After reading the data, copy it out in full and exactly.

[Transcribed page contents]
========================================
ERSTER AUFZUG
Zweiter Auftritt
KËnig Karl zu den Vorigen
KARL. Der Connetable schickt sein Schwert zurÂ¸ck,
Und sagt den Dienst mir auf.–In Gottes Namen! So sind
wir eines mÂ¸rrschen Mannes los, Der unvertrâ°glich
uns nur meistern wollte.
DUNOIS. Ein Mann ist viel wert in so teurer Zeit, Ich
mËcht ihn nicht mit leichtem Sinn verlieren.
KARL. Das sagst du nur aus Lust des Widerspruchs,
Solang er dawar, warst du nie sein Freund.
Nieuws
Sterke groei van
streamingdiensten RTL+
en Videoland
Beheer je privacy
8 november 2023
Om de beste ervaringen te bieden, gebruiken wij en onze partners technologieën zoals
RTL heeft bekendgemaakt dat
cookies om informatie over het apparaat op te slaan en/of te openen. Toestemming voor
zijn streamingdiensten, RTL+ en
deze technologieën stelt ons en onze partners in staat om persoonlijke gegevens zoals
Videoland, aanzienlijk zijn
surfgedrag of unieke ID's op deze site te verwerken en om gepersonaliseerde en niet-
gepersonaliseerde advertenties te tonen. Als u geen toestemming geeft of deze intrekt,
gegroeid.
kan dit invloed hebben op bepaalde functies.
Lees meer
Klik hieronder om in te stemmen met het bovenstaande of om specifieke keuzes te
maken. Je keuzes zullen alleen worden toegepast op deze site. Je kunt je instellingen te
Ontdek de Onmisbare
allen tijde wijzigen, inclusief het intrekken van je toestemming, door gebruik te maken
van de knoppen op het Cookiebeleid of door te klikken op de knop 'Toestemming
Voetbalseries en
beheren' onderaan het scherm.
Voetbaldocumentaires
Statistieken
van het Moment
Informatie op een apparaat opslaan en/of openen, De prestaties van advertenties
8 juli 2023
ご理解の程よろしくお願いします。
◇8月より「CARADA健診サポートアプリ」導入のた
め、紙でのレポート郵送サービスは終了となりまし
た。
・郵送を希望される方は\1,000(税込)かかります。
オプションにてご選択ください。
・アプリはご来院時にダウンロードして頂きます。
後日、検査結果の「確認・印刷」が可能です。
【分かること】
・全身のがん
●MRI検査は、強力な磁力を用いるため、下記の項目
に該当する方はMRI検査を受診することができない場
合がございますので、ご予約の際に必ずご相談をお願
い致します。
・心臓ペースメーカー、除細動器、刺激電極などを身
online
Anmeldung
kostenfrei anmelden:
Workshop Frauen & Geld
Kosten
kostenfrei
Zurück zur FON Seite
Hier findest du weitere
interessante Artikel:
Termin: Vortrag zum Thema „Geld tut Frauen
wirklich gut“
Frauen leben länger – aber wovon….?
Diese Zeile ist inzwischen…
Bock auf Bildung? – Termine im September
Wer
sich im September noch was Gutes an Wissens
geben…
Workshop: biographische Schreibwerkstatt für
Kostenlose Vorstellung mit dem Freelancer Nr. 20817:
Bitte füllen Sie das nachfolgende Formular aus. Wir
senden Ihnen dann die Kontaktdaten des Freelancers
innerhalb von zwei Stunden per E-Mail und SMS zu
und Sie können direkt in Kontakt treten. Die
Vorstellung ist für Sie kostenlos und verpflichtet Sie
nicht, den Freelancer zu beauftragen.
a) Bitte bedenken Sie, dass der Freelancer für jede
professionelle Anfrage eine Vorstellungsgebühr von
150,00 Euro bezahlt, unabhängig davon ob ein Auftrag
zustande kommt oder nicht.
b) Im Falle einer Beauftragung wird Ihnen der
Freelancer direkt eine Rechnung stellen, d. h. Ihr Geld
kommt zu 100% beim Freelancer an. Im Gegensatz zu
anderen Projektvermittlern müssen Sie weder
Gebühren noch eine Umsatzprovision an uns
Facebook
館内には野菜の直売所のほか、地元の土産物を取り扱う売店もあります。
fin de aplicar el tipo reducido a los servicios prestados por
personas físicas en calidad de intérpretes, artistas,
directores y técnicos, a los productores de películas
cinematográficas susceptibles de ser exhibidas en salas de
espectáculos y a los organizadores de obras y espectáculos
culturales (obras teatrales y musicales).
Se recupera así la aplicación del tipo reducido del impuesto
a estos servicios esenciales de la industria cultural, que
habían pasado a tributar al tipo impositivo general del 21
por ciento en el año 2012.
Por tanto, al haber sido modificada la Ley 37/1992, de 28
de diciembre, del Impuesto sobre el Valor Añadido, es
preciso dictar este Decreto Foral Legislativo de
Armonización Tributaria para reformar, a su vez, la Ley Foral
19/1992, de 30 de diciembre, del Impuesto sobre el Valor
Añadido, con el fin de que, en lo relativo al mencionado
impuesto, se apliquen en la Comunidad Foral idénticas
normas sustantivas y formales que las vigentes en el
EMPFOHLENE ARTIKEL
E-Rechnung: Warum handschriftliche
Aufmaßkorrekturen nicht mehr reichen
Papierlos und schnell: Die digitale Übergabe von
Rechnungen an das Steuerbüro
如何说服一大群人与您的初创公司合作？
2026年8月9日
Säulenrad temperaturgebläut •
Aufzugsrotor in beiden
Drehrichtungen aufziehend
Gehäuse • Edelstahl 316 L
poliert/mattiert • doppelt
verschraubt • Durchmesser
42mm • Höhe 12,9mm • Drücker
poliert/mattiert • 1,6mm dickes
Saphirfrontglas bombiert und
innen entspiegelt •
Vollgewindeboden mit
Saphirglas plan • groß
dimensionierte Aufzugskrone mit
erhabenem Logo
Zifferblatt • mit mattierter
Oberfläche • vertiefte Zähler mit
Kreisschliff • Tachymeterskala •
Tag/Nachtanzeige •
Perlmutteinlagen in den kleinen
========================================
Finished task
ERSTER AUFZUG
Zweiter Auftritt
KËnig Karl zu den Vorigen
KARL. Der Connetable schickt sein Schwert zurÂ¸ck,
Und sagt den Dienst mir auf.–In Gottes Namen! So sind
wir eines mÂ¸rrschen Mannes los, Der unvertrâ°glich
uns nur meistern wollte.
DUNOIS. Ein Mann ist viel wert in so teurer Zeit, Ich
mËcht ihn nicht mit leichtem Sinn verlieren.
KARL. Das sagst du nur aus Lust des Widerspruchs,
Solang er dawar, warst du nie sein Freund.
Nieuws
Sterke groei van
streamingdiensten RTL+
en Videoland
Beheer je privacy
8 november 2023
Om de beste ervaringen te bieden, gebruiken wij en onze partners technologieën zoals
RTL heeft bekendgemaakt dat
cookies om informatie over het apparaat op te slaan en/of te openen. Toestemming voor
zijn streamingdiensten, RTL+ en
deze technologieën stelt ons en onze partners in staat om persoonlijke gegevens zoals
Videoland, aanzienlijk zijn
surfgedrag of unieke ID's op deze site te verwerken en om gepersonaliseerde en niet-
gepersonaliseerde advertenties te tonen. Als u geen toestemming geeft of deze intrekt,
gegroeid.
kan dit invloed hebben op bepaalde functies.
Lees meer
Klik hieronder om in te stemmen met het bovenstaande of om specifieke keuzes te
maken. Je keuzes zullen alleen worden toegepast op deze site. Je kunt je instellingen te
Ontdek de Onmisbare
allen tijde wijzigen, inclusief het intrekken van je toestemming, door gebruik te maken
van de knoppen op het Cookiebeleid of door te klikken op de knop 'Toestemming
Voetbalseries en
beheren' onderaan het scherm.
Voetbaldocumentaires
Statistieken
van het Moment
Informatie op een apparaat opslaan en/of openen, De prestaties van advertenties
8 juli 2023
ご理解の程よろしくお願いします。
◇8月より「CARADA健診サポートアプリ」導入のた
め、紙でのレポート郵送サービスは終了となりまし
た。
・郵送を希望される方は\1,000(税込)かかります。
オプションにてご選択ください。
・アプリはご来院時にダウンロードして頂きます。
後日、検査結果の「確認・印刷」が可能です。
【分かること】
・全身のがん
●MRI検査は、強力な磁力を用いるため、下記の項目
に該当する方はMRI検査を受診することができない場
合がございますので、ご予約の際に必ずご相談をお願
い致します。
・心臓ペースメーカー、除細動器、刺激電極などを身
online
Anmeldung
kostenfrei anmelden:
Workshop Frauen & Geld
Kosten
kostenfrei
Zurück zur FON Seite
Hier findest du weitere
interessante Artikel:
Termin: Vortrag zum Thema „Geld tut Frauen
wirklich gut“
Frauen leben länger – aber wovon….?
Diese Zeile ist inzwischen…
Bock auf Bildung? – Termine im September
Wer
sich im September noch was Gutes an Wissens
geben…
Workshop: biographische Schreibwerkstatt für
Kostenlose Vorstellung mit dem Freelancer Nr. 20817:
Bitte füllen Sie das nachfolgende Formular aus. Wir
senden Ihnen dann die Kontaktdaten des Freelancers
innerhalb von zwei Stunden per E-Mail und SMS zu
und Sie können direkt in Kontakt treten. Die
Vorstellung ist für Sie kostenlos und verpflichtet Sie
nicht, den Freelancer zu beauftragen.
a) Bitte bedenken Sie, dass der Freelancer für jede
professionelle Anfrage eine Vorstellungsgebühr von
150,00 Euro bezahlt, unabhängig davon ob ein Auftrag
zustande kommt oder nicht.
b) Im Falle einer Beauftragung wird Ihnen der
Freelancer direkt eine Rechnung stellen, d. h. Ihr Geld
kommt zu 100% beim Freelancer an. Im Gegensatz zu
anderen Projektvermittlern müssen Sie weder
Gebühren noch eine Umsatzprovision an uns
Facebook
館内には野菜の直売所のほか、地元の土産物を取り扱う売店もあります。
fin de aplicar el tipo reducido a los servicios prestados por
personas físicas en calidad de intérpretes, artistas,
directores y técnicos, a los productores de películas
cinematográficas susceptibles de ser exhibidas en salas de
espectáculos y a los organizadores de obras y espectáculos
culturales (obras teatrales y musicales).
Se recupera así la aplicación del tipo reducido del impuesto
a estos servicios esenciales de la industria cultural, que
habían pasado a tributar al tipo impositivo general del 21
por ciento en el año 2012.
Por tanto, al haber sido modificada la Ley 37/1992, de 28
de diciembre, del Impuesto sobre el Valor Añadido, es
preciso dictar este Decreto Foral Legislativo de
Armonización Tributaria para reformar, a su vez, la Ley Foral
19/1992, de 30 de diciembre, del Impuesto sobre el Valor
Añadido, con el fin de que, en lo relativo al mencionado
impuesto, se apliquen en la Comunidad Foral idénticas
normas sustantivas y formales que las vigentes en el
EMPFOHLENE ARTIKEL
E-Rechnung: Warum handschriftliche
Aufmaßkorrekturen nicht mehr reichen
Papierlos und schnell: Die digitale Übergabe von
Rechnungen an das Steuerbüro
如何说服一大群人与您的初创公司合作？
2026年8月9日
Säulenrad temperaturgebläut •
Aufzugsrotor in beiden
Drehrichtungen aufziehend
Gehäuse • Edelstahl 316 L
poliert/mattiert • doppelt
verschraubt • Durchmesser
42mm • Höhe 12,9mm • Drücker
poliert/mattiert • 1,6mm dickes
Saphirfrontglas bombiert und
innen entspiegelt •
Vollgewindeboden mit
Saphirglas plan • groß
dimensionierte Aufzugskrone mit
erhabenem Logo
Zifferblatt • mit mattierter
Oberfläche • vertiefte Zähler mit
Kreisschliff • Tachymeterskala •
Tag/Nachtanzeige •
Perlmutteinlagen in den kleinen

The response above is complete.